■ **Task inputs**:
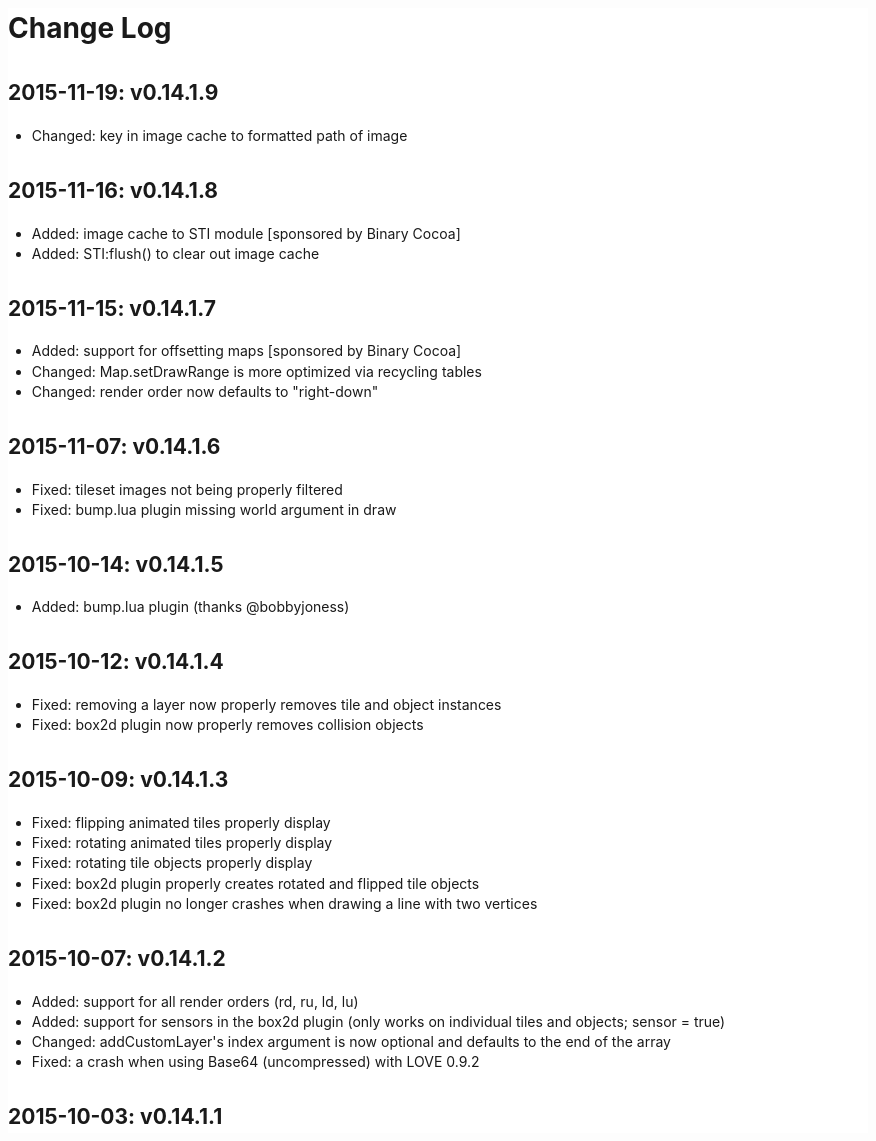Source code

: # Change Log

## 2015-11-19: v0.14.1.9

* Changed: key in image cache to formatted path of image

## 2015-11-16: v0.14.1.8

* Added: image cache to STI module [sponsored by Binary Cocoa]
* Added: STI:flush() to clear out image cache

## 2015-11-15: v0.14.1.7

* Added: support for offsetting maps [sponsored by Binary Cocoa]
* Changed: Map.setDrawRange is more optimized via recycling tables
* Changed: render order now defaults to "right-down"

## 2015-11-07: v0.14.1.6

* Fixed: tileset images not being properly filtered
* Fixed: bump.lua plugin missing world argument in draw

## 2015-10-14: v0.14.1.5

* Added: bump.lua plugin (thanks @bobbyjoness)

## 2015-10-12: v0.14.1.4

* Fixed: removing a layer now properly removes tile and object instances
* Fixed: box2d plugin now properly removes collision objects

## 2015-10-09: v0.14.1.3

* Fixed: flipping animated tiles properly display
* Fixed: rotating animated tiles properly display
* Fixed: rotating tile objects properly display
* Fixed: box2d plugin properly creates rotated and flipped tile objects
* Fixed: box2d plugin no longer crashes when drawing a line with two vertices

## 2015-10-07: v0.14.1.2

* Added: support for all render orders (rd, ru, ld, lu)
* Added: support for sensors in the box2d plugin (only works on individual tiles and objects; sensor = true)
* Changed: addCustomLayer's index argument is now optional and defaults to the end of the array
* Fixed: a crash when using Base64 (uncompressed) with LOVE 0.9.2

## 2015-10-03: v0.14.1.1
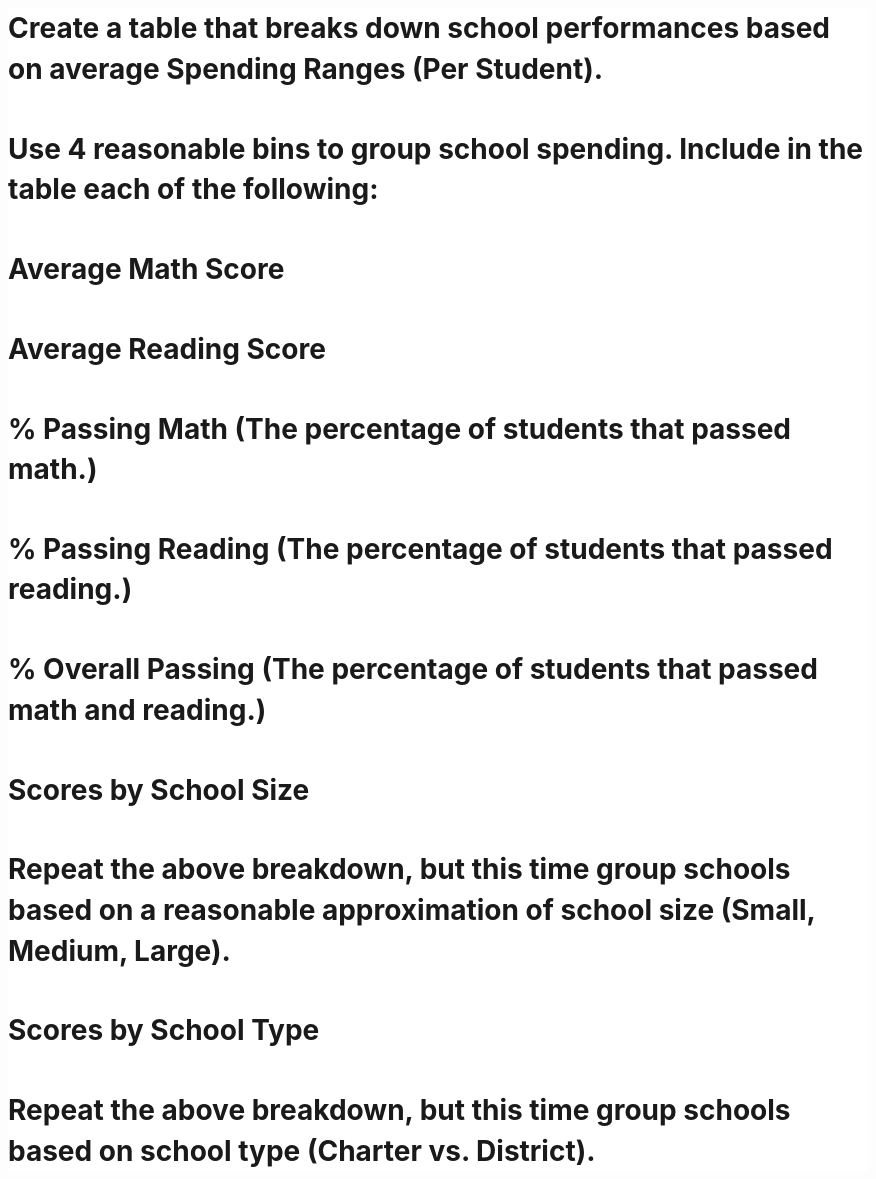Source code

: # Create a table that breaks down school performances based on average Spending Ranges (Per Student). 
# Use 4 reasonable bins to group school spending. Include in the table each of the following:
# Average Math Score
# Average Reading Score
# % Passing Math (The percentage of students that passed math.)
# % Passing Reading (The percentage of students that passed reading.)
# % Overall Passing (The percentage of students that passed math and reading.)
# 
# Scores by School Size
# Repeat the above breakdown, but this time group schools based on a reasonable approximation of school size (Small, Medium, Large).
# 
# Scores by School Type
# Repeat the above breakdown, but this time group schools based on school type (Charter vs. District).
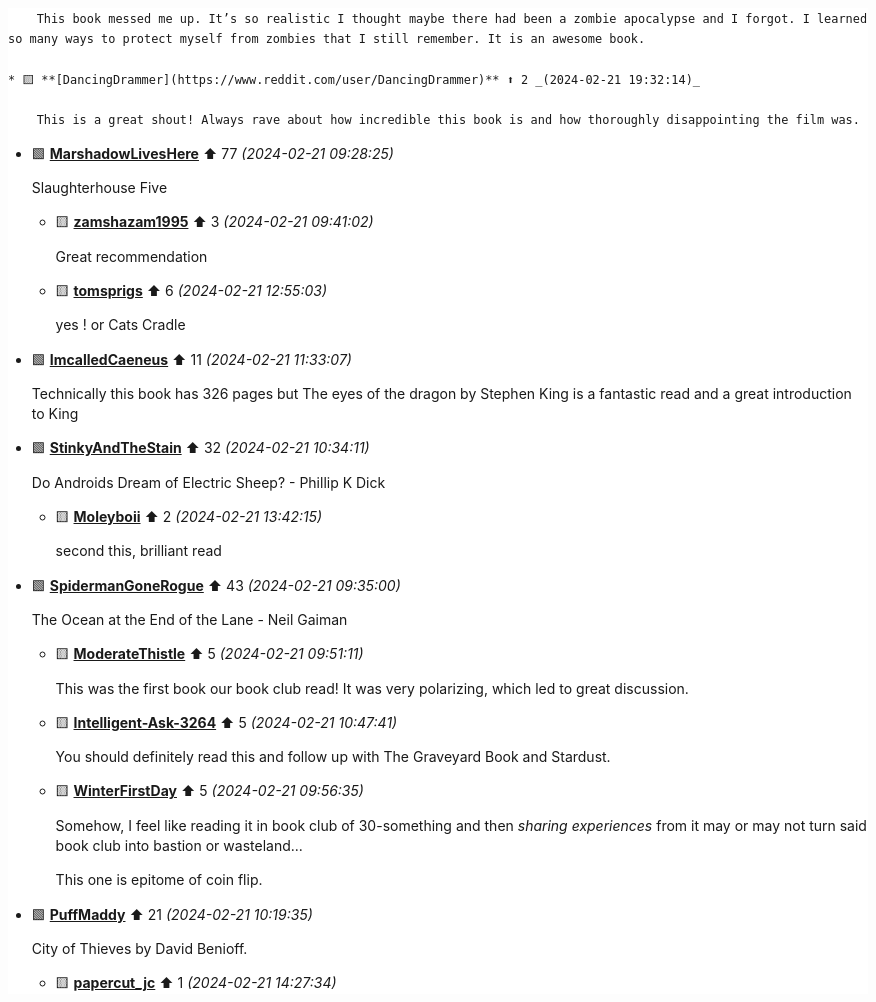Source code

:		This book messed me up. It’s so realistic I thought maybe there had been a zombie apocalypse and I forgot. I learned so many ways to protect myself from zombies that I still remember. It is an awesome book.

	* 🟨 **[DancingDrammer](https://www.reddit.com/user/DancingDrammer)** ⬆️ 2 _(2024-02-21 19:32:14)_

		This is a great shout! Always rave about how incredible this book is and how thoroughly disappointing the film was.

* 🟩 **[MarshadowLivesHere](https://www.reddit.com/user/MarshadowLivesHere)** ⬆️ 77 _(2024-02-21 09:28:25)_

	Slaughterhouse Five

	* 🟨 **[zamshazam1995](https://www.reddit.com/user/zamshazam1995)** ⬆️ 3 _(2024-02-21 09:41:02)_

		Great recommendation

	* 🟨 **[tomsprigs](https://www.reddit.com/user/tomsprigs)** ⬆️ 6 _(2024-02-21 12:55:03)_

		yes ! or Cats Cradle

* 🟩 **[ImcalledCaeneus](https://www.reddit.com/user/ImcalledCaeneus)** ⬆️ 11 _(2024-02-21 11:33:07)_

	Technically this book has 326 pages but The eyes of the dragon by Stephen King is a fantastic read and a great introduction to King

* 🟩 **[StinkyAndTheStain](https://www.reddit.com/user/StinkyAndTheStain)** ⬆️ 32 _(2024-02-21 10:34:11)_

	Do Androids Dream of Electric Sheep? - Phillip K Dick

	* 🟨 **[Moleyboii](https://www.reddit.com/user/Moleyboii)** ⬆️ 2 _(2024-02-21 13:42:15)_

		second this, brilliant read

* 🟩 **[SpidermanGoneRogue](https://www.reddit.com/user/SpidermanGoneRogue)** ⬆️ 43 _(2024-02-21 09:35:00)_

	The Ocean at the End of the Lane - Neil Gaiman

	* 🟨 **[ModerateThistle](https://www.reddit.com/user/ModerateThistle)** ⬆️ 5 _(2024-02-21 09:51:11)_

		This was the first book our book club read! It was very polarizing, which led to great discussion.

	* 🟨 **[Intelligent-Ask-3264](https://www.reddit.com/user/Intelligent-Ask-3264)** ⬆️ 5 _(2024-02-21 10:47:41)_

		You should definitely read this and follow up with The Graveyard Book and  Stardust.

	* 🟨 **[WinterFirstDay](https://www.reddit.com/user/WinterFirstDay)** ⬆️ 5 _(2024-02-21 09:56:35)_

		Somehow, I feel like reading it in book club of 30-something and then *sharing experiences* from it may or may not turn said book club into bastion or wasteland...
		
		This one is epitome of coin flip.

* 🟩 **[PuffMaddy](https://www.reddit.com/user/PuffMaddy)** ⬆️ 21 _(2024-02-21 10:19:35)_

	City of Thieves by David Benioff.

	* 🟨 **[papercut_jc](https://www.reddit.com/user/papercut_jc)** ⬆️ 1 _(2024-02-21 14:27:34)_
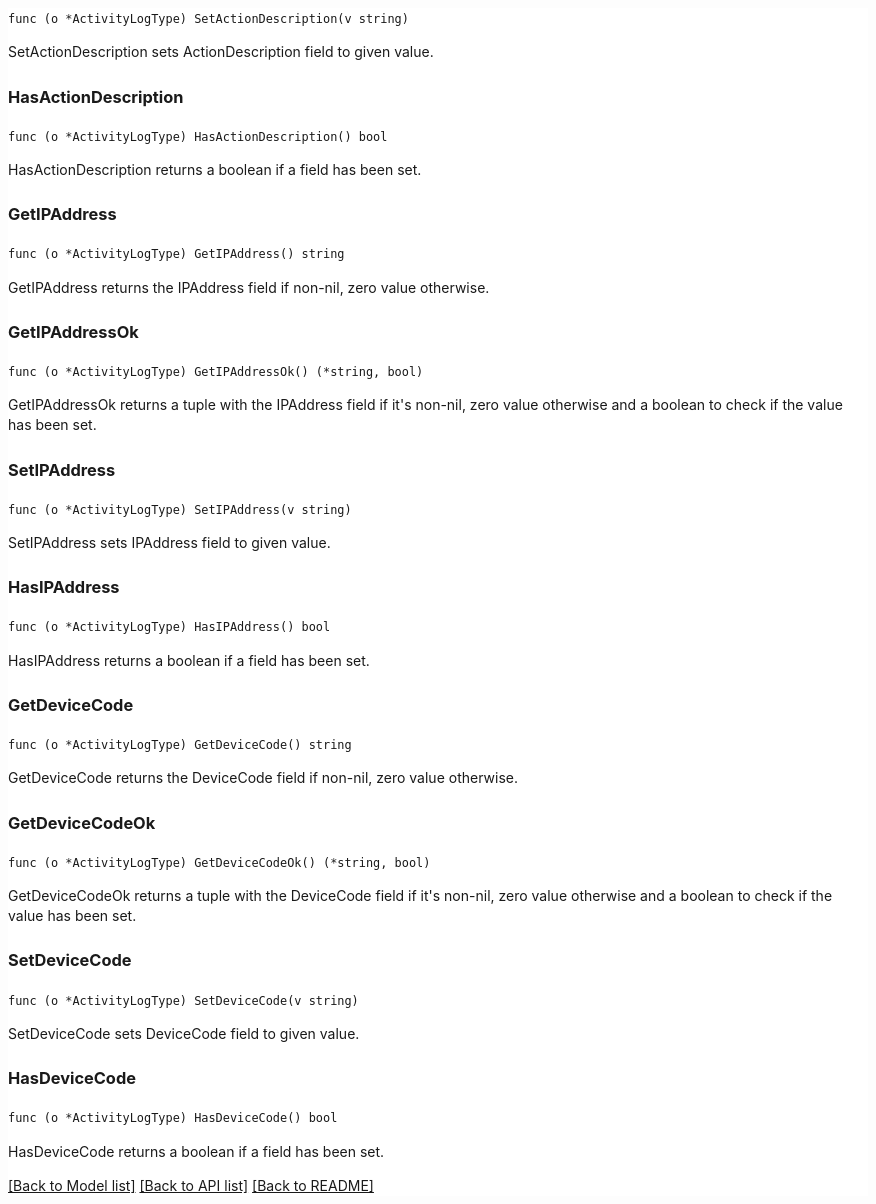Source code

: `func (o *ActivityLogType) SetActionDescription(v string)`

SetActionDescription sets ActionDescription field to given value.

### HasActionDescription

`func (o *ActivityLogType) HasActionDescription() bool`

HasActionDescription returns a boolean if a field has been set.

### GetIPAddress

`func (o *ActivityLogType) GetIPAddress() string`

GetIPAddress returns the IPAddress field if non-nil, zero value otherwise.

### GetIPAddressOk

`func (o *ActivityLogType) GetIPAddressOk() (*string, bool)`

GetIPAddressOk returns a tuple with the IPAddress field if it's non-nil, zero value otherwise
and a boolean to check if the value has been set.

### SetIPAddress

`func (o *ActivityLogType) SetIPAddress(v string)`

SetIPAddress sets IPAddress field to given value.

### HasIPAddress

`func (o *ActivityLogType) HasIPAddress() bool`

HasIPAddress returns a boolean if a field has been set.

### GetDeviceCode

`func (o *ActivityLogType) GetDeviceCode() string`

GetDeviceCode returns the DeviceCode field if non-nil, zero value otherwise.

### GetDeviceCodeOk

`func (o *ActivityLogType) GetDeviceCodeOk() (*string, bool)`

GetDeviceCodeOk returns a tuple with the DeviceCode field if it's non-nil, zero value otherwise
and a boolean to check if the value has been set.

### SetDeviceCode

`func (o *ActivityLogType) SetDeviceCode(v string)`

SetDeviceCode sets DeviceCode field to given value.

### HasDeviceCode

`func (o *ActivityLogType) HasDeviceCode() bool`

HasDeviceCode returns a boolean if a field has been set.


[[Back to Model list]](../README.md#documentation-for-models) [[Back to API list]](../README.md#documentation-for-api-endpoints) [[Back to README]](../README.md)


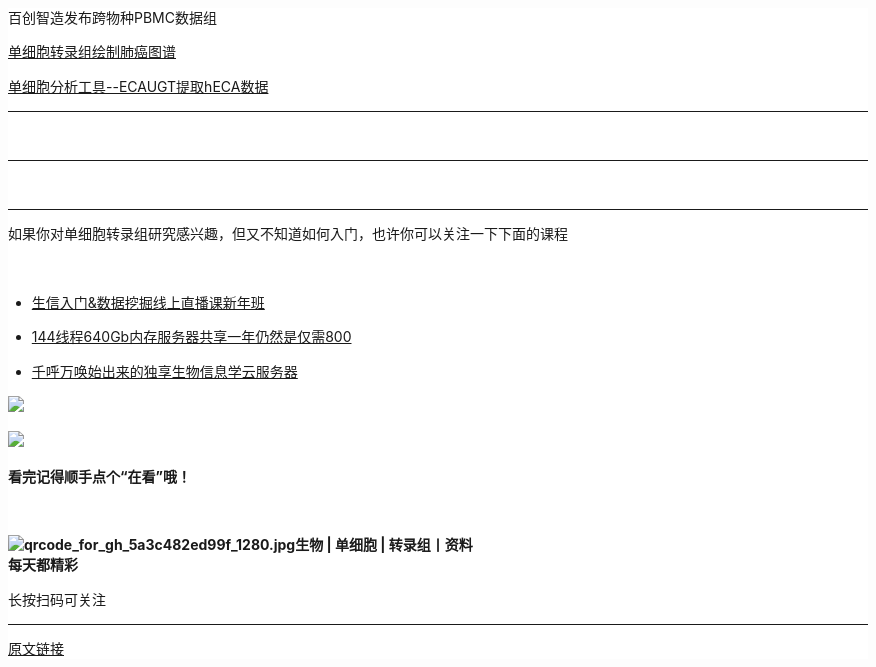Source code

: 百创智造发布跨物种PBMC数据组</span></a><br></p><p><a target="_blank" href="http://mp.weixin.qq.com/s?__biz=MzI1Njk4ODE0MQ==&amp;mid=2247510336&amp;idx=1&amp;sn=14604d5122aacd8569c5329b35548989&amp;chksm=ea1cafc2dd6b26d4a380f13ebfa3e838e266753bd0007a2954689fd553c8cfbc60d05f111154&amp;scene=21#wechat_redirect" textvalue="单细胞转录组绘制肺癌图谱" linktype="text" imgurl="" imgdata="null" data-itemshowtype="0" tab="innerlink" data-linktype="2"><span>单细胞转录组绘制肺癌图谱</span></a><br></p><p><a target="_blank" href="http://mp.weixin.qq.com/s?__biz=MzI1Njk4ODE0MQ==&amp;mid=2247510218&amp;idx=1&amp;sn=fa5eed7c20a3754c2047b7687412840a&amp;chksm=ea1cae48dd6b275ec6032c0fb6aa72bba9285ed37a5e5ee6adbf196ba16b6fe7194c3273add1&amp;scene=21#wechat_redirect" textvalue="单细胞分析工具--ECAUGT提取hECA数据" linktype="text" imgurl="" imgdata="null" data-itemshowtype="0" tab="innerlink" data-linktype="2"><span>单细胞分析工具--ECAUGT提取hECA数据</span></a><br></p></section></section><hr><p><br></p></section><section data-style-type="5" data-tools="新媒体排版" data-id="2440475"><hr><p><br></p><hr><section><p>如果你对单细胞转录组研究感兴趣，但又不知道如何入门，也许你可以关注一下下面的课程<span></span></p><p><br></p><ul><li><p><a target="_blank" href="http://mp.weixin.qq.com/s?__biz=MzAxMDkxODM1Ng==&amp;mid=2247519742&amp;idx=2&amp;sn=095bbabced2680863c0b932502de8369&amp;chksm=9b4bcd45ac3c4453ef4311aa1391ede5d509f8dcb7a71219fb201371ff11285236a3fbd93b42&amp;scene=21#wechat_redirect" textvalue="生信入门&amp;数据挖掘线上直播课新年班" linktype="text" imgurl="" imgdata="null" data-itemshowtype="11" tab="innerlink" data-linktype="2" hasload="1">生信入门&amp;数据挖掘线上直播课新年班</a><br></p></li><li><p><a target="_blank" href="http://mp.weixin.qq.com/s?__biz=MzAxMDkxODM1Ng==&amp;mid=2247519765&amp;idx=2&amp;sn=6cb33654c7751f4c3df0f84743f77aaf&amp;chksm=9b4bceaeac3c47b8899afc00077b96357b87a4ed6b75e7c434ba14071fd6c8448e4c218de5e0&amp;scene=21#wechat_redirect" textvalue="144线程640Gb内存服务器共享一年仍然是仅需800" linktype="text" imgurl="" imgdata="null" data-itemshowtype="0" tab="innerlink" data-linktype="2" hasload="1">144线程640Gb内存服务器共享一年仍然是仅需800</a></p></li><li><p><a target="_blank" href="http://mp.weixin.qq.com/s?__biz=MzAxMDkxODM1Ng==&amp;mid=2247519765&amp;idx=1&amp;sn=ce5a8c8182f854c88043059f8c2cb9ff&amp;chksm=9b4bceaeac3c47b88c19941d43dbb1401f3a92206481a0afc41159927868199643f795d62a7e&amp;scene=21#wechat_redirect" textvalue="千呼万唤始出来的独享生物信息学云服务器" linktype="text" imgurl="" imgdata="null" data-itemshowtype="0" tab="innerlink" data-linktype="2" hasload="1">千呼万唤始出来的独享生物信息学云服务器</a></p></li></ul><p><img data-ratio="1" data-src="https://mmbiz.qpic.cn/mmbiz_gif/4TKeL1ZejtlKxOib5kmKX6ic6eX0w0WK5jvhtz9yBRsO3OI4yr6S5iaLNM7AbAeuPDHXMvDdur2DRz9wyiax4lEviag/640?wx_fmt=gif" data-type="gif" data-w="240" src="https://mmbiz.qpic.cn/mmbiz_gif/4TKeL1ZejtlKxOib5kmKX6ic6eX0w0WK5jvhtz9yBRsO3OI4yr6S5iaLNM7AbAeuPDHXMvDdur2DRz9wyiax4lEviag/640?wx_fmt=gif"><br></p><p><img data-ratio="0.05278592375366569" data-src="https://mmbiz.qpic.cn/mmbiz/4TKeL1Zejtlq03ZOSZiaTlic1MxgdKiaxTbOZ7ZSe0Xx1Ca8xF3L6Nyj1FYUajtYrSmRIHyZVSsAve0EAvEicZONpg/640?wx_fmt=jpeg" data-type="other" data-w="341" src="https://mmbiz.qpic.cn/mmbiz/4TKeL1Zejtlq03ZOSZiaTlic1MxgdKiaxTbOZ7ZSe0Xx1Ca8xF3L6Nyj1FYUajtYrSmRIHyZVSsAve0EAvEicZONpg/640?wx_fmt=jpeg"></p><p><strong><span>看完记得顺手点个</span></strong><span><strong><span>“在看”</span></strong></span><strong><span>哦！</span></strong></p></section><section><section data-id="93668"><section><section data-width="95%"><section><section><section data-width="38%"><section><section data-tools="135编辑器" data-id="93668"><section><section data-width="95%"><section><section><section data-width="61.8%"><section><section><section><p><br></p><span><strong data-burshtype="text"><img data-copyright="0" data-cropselx1="0" data-cropselx2="109" data-cropsely1="0" data-cropsely2="109" data-ratio="1" data-src="https://mmbiz.qpic.cn/mmbiz/siaia0BDGJdjRMGrkqo64BGKecYk4akuHpGHVQs7FeOpY7eWbIPGC1tRw5Tw0oEPmx053mR9FTVerWvhuZchIpZw/640?wx_fmt=jpeg" data-type="other" data-w="430" title="qrcode_for_gh_5a3c482ed99f_1280.jpg" src="https://mmbiz.qpic.cn/mmbiz/siaia0BDGJdjRMGrkqo64BGKecYk4akuHpGHVQs7FeOpY7eWbIPGC1tRw5Tw0oEPmx053mR9FTVerWvhuZchIpZw/640?wx_fmt=jpeg"><strong data-burshtype="text">生物</strong><strong data-burshtype="text"> | 单细胞 | 转录组丨资料</strong></strong></span></section><section><span><strong data-burshtype="text">每天都精彩</strong></span></section></section></section><section><section><section><section><section><section><p><span>长按扫码可关注</span></p></section></section></section></section></section></section></section></section></section></section></section></section></section></section></section></section></section></section></section></section></section></section><p><mp-style-type data-value="3"></mp-style-type></p></div>  
<hr>
<a href="https://mp.weixin.qq.com/s/uzHm9Srqw2CM04mQQQEzxQ",target="_blank" rel="noopener noreferrer">原文链接</a>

■ **Exercise brief**: Gather every line of the listing above that contains the word "support", and copy each one out in full.

■ **Answer for the task**:
* Added: support for offsetting maps [sponsored by Binary Cocoa]
* Added: support for all render orders (rd, ru, ld, lu)
* Added: support for sensors in the box2d plugin (only works on individual tiles and objects; sensor = true)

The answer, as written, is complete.